───── Dataset extract
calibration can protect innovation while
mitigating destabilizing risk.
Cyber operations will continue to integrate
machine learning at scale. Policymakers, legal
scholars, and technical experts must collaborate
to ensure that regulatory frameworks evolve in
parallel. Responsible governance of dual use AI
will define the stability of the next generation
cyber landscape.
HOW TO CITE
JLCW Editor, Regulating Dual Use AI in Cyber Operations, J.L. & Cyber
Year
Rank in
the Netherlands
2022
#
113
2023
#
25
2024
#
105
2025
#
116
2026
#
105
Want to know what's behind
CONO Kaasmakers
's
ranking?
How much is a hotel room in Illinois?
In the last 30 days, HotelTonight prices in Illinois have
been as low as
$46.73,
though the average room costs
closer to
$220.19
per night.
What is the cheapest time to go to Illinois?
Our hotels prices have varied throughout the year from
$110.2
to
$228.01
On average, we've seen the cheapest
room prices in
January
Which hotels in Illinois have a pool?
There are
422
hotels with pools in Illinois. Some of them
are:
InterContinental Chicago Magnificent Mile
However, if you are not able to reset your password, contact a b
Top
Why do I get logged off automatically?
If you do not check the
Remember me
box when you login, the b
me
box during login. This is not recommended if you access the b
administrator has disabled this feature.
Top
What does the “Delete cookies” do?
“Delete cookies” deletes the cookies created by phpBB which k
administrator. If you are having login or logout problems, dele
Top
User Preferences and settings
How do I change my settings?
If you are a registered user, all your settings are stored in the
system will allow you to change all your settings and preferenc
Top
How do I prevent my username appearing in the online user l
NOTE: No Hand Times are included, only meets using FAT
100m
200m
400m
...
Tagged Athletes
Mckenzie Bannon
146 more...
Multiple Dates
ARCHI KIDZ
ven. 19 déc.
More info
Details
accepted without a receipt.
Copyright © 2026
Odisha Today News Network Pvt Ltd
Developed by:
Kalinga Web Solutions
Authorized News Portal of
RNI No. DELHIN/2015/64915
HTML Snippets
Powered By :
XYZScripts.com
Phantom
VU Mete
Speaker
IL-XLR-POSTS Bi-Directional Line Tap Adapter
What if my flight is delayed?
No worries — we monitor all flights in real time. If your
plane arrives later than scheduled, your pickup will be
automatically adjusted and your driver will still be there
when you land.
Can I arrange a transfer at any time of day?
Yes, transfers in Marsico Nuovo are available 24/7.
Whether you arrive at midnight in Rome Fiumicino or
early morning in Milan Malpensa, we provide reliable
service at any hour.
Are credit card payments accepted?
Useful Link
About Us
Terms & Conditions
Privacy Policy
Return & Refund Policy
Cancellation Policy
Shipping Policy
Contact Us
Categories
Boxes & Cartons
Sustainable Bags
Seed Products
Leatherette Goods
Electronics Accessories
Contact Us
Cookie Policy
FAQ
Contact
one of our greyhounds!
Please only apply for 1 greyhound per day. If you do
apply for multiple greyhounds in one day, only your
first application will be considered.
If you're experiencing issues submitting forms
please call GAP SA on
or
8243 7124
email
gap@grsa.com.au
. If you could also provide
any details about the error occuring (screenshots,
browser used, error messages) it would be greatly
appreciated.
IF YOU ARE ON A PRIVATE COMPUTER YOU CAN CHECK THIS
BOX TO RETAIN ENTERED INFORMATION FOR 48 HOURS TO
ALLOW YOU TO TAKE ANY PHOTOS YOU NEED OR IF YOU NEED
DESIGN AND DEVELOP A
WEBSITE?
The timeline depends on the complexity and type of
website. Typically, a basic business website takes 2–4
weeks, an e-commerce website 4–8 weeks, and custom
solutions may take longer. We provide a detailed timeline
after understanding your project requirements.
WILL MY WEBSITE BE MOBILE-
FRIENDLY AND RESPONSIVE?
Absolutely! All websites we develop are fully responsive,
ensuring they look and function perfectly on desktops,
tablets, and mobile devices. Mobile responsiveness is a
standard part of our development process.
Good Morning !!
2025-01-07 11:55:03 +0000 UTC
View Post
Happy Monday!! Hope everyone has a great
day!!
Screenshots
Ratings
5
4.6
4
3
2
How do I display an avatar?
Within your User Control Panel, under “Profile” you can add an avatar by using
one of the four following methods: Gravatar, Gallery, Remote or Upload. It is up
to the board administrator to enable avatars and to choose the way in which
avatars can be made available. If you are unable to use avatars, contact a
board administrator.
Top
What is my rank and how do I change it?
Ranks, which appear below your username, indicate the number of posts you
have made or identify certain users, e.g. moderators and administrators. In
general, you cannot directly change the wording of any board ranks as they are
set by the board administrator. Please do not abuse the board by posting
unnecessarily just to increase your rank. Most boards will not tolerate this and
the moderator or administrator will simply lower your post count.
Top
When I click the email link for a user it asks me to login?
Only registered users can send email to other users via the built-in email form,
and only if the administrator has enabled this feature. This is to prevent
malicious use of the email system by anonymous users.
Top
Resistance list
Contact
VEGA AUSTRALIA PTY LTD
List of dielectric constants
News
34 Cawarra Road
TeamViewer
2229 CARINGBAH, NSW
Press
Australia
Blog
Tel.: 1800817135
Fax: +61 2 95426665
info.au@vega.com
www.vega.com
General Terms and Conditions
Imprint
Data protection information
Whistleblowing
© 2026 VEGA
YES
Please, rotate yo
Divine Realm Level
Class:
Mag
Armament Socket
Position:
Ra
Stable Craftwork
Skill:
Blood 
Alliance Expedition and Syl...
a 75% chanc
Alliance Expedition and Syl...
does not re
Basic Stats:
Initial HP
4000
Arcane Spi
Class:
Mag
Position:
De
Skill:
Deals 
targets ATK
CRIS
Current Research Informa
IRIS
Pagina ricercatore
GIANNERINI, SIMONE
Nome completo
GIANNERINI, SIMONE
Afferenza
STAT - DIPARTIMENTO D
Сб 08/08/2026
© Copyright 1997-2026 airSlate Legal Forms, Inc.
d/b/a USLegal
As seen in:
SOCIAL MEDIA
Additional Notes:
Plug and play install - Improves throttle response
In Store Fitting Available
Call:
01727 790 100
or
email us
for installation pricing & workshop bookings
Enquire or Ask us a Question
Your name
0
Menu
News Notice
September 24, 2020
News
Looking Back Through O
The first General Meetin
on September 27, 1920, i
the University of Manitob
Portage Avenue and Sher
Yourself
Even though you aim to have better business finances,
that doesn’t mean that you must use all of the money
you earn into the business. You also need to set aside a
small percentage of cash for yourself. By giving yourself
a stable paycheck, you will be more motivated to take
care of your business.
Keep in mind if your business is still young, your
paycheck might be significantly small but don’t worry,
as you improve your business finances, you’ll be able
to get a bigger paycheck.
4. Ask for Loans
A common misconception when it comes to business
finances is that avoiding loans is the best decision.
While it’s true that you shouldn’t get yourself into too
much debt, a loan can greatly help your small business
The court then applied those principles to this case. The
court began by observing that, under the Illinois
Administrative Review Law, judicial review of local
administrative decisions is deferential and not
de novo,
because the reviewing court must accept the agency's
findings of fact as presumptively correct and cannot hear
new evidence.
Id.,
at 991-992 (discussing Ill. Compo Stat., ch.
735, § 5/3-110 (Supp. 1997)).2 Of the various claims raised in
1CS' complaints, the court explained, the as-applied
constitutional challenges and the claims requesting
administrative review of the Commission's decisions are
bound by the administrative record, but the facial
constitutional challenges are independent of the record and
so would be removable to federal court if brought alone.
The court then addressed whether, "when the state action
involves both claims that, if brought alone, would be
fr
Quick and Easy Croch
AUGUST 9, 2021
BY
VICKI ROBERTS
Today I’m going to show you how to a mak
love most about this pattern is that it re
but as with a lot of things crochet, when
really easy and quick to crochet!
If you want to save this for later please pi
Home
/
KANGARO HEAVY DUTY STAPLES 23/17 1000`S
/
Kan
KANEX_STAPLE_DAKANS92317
──────────
Requirement ▸
Write out the entire listing above again, line for line, without changing anything.

Result of this task ▸
calibration can protect innovation while
mitigating destabilizing risk.
Cyber operations will continue to integrate
machine learning at scale. Policymakers, legal
scholars, and technical experts must collaborate
to ensure that regulatory frameworks evolve in
parallel. Responsible governance of dual use AI
will define the stability of the next generation
cyber landscape.
HOW TO CITE
JLCW Editor, Regulating Dual Use AI in Cyber Operations, J.L. & Cyber
Year
Rank in
the Netherlands
2022
#
113
2023
#
25
2024
#
105
2025
#
116
2026
#
105
Want to know what's behind
CONO Kaasmakers
's
ranking?
How much is a hotel room in Illinois?
In the last 30 days, HotelTonight prices in Illinois have
been as low as
$46.73,
though the average room costs
closer to
$220.19
per night.
What is the cheapest time to go to Illinois?
Our hotels prices have varied throughout the year from
$110.2
to
$228.01
On average, we've seen the cheapest
room prices in
January
Which hotels in Illinois have a pool?
There are
422
hotels with pools in Illinois. Some of them
are:
InterContinental Chicago Magnificent Mile
However, if you are not able to reset your password, contact a b
Top
Why do I get logged off automatically?
If you do not check the
Remember me
box when you login, the b
me
box during login. This is not recommended if you access the b
administrator has disabled this feature.
Top
What does the “Delete cookies” do?
“Delete cookies” deletes the cookies created by phpBB which k
administrator. If you are having login or logout problems, dele
Top
User Preferences and settings
How do I change my settings?
If you are a registered user, all your settings are stored in the
system will allow you to change all your settings and preferenc
Top
How do I prevent my username appearing in the online user l
NOTE: No Hand Times are included, only meets using FAT
100m
200m
400m
...
Tagged Athletes
Mckenzie Bannon
146 more...
Multiple Dates
ARCHI KIDZ
ven. 19 déc.
More info
Details
accepted without a receipt.
Copyright © 2026
Odisha Today News Network Pvt Ltd
Developed by:
Kalinga Web Solutions
Authorized News Portal of
RNI No. DELHIN/2015/64915
HTML Snippets
Powered By :
XYZScripts.com
Phantom
VU Mete
Speaker
IL-XLR-POSTS Bi-Directional Line Tap Adapter
What if my flight is delayed?
No worries — we monitor all flights in real time. If your
plane arrives later than scheduled, your pickup will be
automatically adjusted and your driver will still be there
when you land.
Can I arrange a transfer at any time of day?
Yes, transfers in Marsico Nuovo are available 24/7.
Whether you arrive at midnight in Rome Fiumicino or
early morning in Milan Malpensa, we provide reliable
service at any hour.
Are credit card payments accepted?
Useful Link
About Us
Terms & Conditions
Privacy Policy
Return & Refund Policy
Cancellation Policy
Shipping Policy
Contact Us
Categories
Boxes & Cartons
Sustainable Bags
Seed Products
Leatherette Goods
Electronics Accessories
Contact Us
Cookie Policy
FAQ
Contact
one of our greyhounds!
Please only apply for 1 greyhound per day. If you do
apply for multiple greyhounds in one day, only your
first application will be considered.
If you're experiencing issues submitting forms
please call GAP SA on
or
8243 7124
email
gap@grsa.com.au
. If you could also provide
any details about the error occuring (screenshots,
browser used, error messages) it would be greatly
appreciated.
IF YOU ARE ON A PRIVATE COMPUTER YOU CAN CHECK THIS
BOX TO RETAIN ENTERED INFORMATION FOR 48 HOURS TO
ALLOW YOU TO TAKE ANY PHOTOS YOU NEED OR IF YOU NEED
DESIGN AND DEVELOP A
WEBSITE?
The timeline depends on the complexity and type of
website. Typically, a basic business website takes 2–4
weeks, an e-commerce website 4–8 weeks, and custom
solutions may take longer. We provide a detailed timeline
after understanding your project requirements.
WILL MY WEBSITE BE MOBILE-
FRIENDLY AND RESPONSIVE?
Absolutely! All websites we develop are fully responsive,
ensuring they look and function perfectly on desktops,
tablets, and mobile devices. Mobile responsiveness is a
standard part of our development process.
Good Morning !!
2025-01-07 11:55:03 +0000 UTC
View Post
Happy Monday!! Hope everyone has a great
day!!
Screenshots
Ratings
5
4.6
4
3
2
How do I display an avatar?
Within your User Control Panel, under “Profile” you can add an avatar by using
one of the four following methods: Gravatar, Gallery, Remote or Upload. It is up
to the board administrator to enable avatars and to choose the way in which
avatars can be made available. If you are unable to use avatars, contact a
board administrator.
Top
What is my rank and how do I change it?
Ranks, which appear below your username, indicate the number of posts you
have made or identify certain users, e.g. moderators and administrators. In
general, you cannot directly change the wording of any board ranks as they are
set by the board administrator. Please do not abuse the board by posting
unnecessarily just to increase your rank. Most boards will not tolerate this and
the moderator or administrator will simply lower your post count.
Top
When I click the email link for a user it asks me to login?
Only registered users can send email to other users via the built-in email form,
and only if the administrator has enabled this feature. This is to prevent
malicious use of the email system by anonymous users.
Top
Resistance list
Contact
VEGA AUSTRALIA PTY LTD
List of dielectric constants
News
34 Cawarra Road
TeamViewer
2229 CARINGBAH, NSW
Press
Australia
Blog
Tel.: 1800817135
Fax: +61 2 95426665
info.au@vega.com
www.vega.com
General Terms and Conditions
Imprint
Data protection information
Whistleblowing
© 2026 VEGA
YES
Please, rotate yo
Divine Realm Level
Class:
Mag
Armament Socket
Position:
Ra
Stable Craftwork
Skill:
Blood 
Alliance Expedition and Syl...
a 75% chanc
Alliance Expedition and Syl...
does not re
Basic Stats:
Initial HP
4000
Arcane Spi
Class:
Mag
Position:
De
Skill:
Deals 
targets ATK
CRIS
Current Research Informa
IRIS
Pagina ricercatore
GIANNERINI, SIMONE
Nome completo
GIANNERINI, SIMONE
Afferenza
STAT - DIPARTIMENTO D
Сб 08/08/2026
© Copyright 1997-2026 airSlate Legal Forms, Inc.
d/b/a USLegal
As seen in:
SOCIAL MEDIA
Additional Notes:
Plug and play install - Improves throttle response
In Store Fitting Available
Call:
01727 790 100
or
email us
for installation pricing & workshop bookings
Enquire or Ask us a Question
Your name
0
Menu
News Notice
September 24, 2020
News
Looking Back Through O
The first General Meetin
on September 27, 1920, i
the University of Manitob
Portage Avenue and Sher
Yourself
Even though you aim to have better business finances,
that doesn’t mean that you must use all of the money
you earn into the business. You also need to set aside a
small percentage of cash for yourself. By giving yourself
a stable paycheck, you will be more motivated to take
care of your business.
Keep in mind if your business is still young, your
paycheck might be significantly small but don’t worry,
as you improve your business finances, you’ll be able
to get a bigger paycheck.
4. Ask for Loans
A common misconception when it comes to business
finances is that avoiding loans is the best decision.
While it’s true that you shouldn’t get yourself into too
much debt, a loan can greatly help your small business
The court then applied those principles to this case. The
court began by observing that, under the Illinois
Administrative Review Law, judicial review of local
administrative decisions is deferential and not
de novo,
because the reviewing court must accept the agency's
findings of fact as presumptively correct and cannot hear
new evidence.
Id.,
at 991-992 (discussing Ill. Compo Stat., ch.
735, § 5/3-110 (Supp. 1997)).2 Of the various claims raised in
1CS' complaints, the court explained, the as-applied
constitutional challenges and the claims requesting
administrative review of the Commission's decisions are
bound by the administrative record, but the facial
constitutional challenges are independent of the record and
so would be removable to federal court if brought alone.
The court then addressed whether, "when the state action
involves both claims that, if brought alone, would be
fr
Quick and Easy Croch
AUGUST 9, 2021
BY
VICKI ROBERTS
Today I’m going to show you how to a mak
love most about this pattern is that it re
but as with a lot of things crochet, when
really easy and quick to crochet!
If you want to save this for later please pi
Home
/
KANGARO HEAVY DUTY STAPLES 23/17 1000`S
/
Kan
KANEX_STAPLE_DAKANS92317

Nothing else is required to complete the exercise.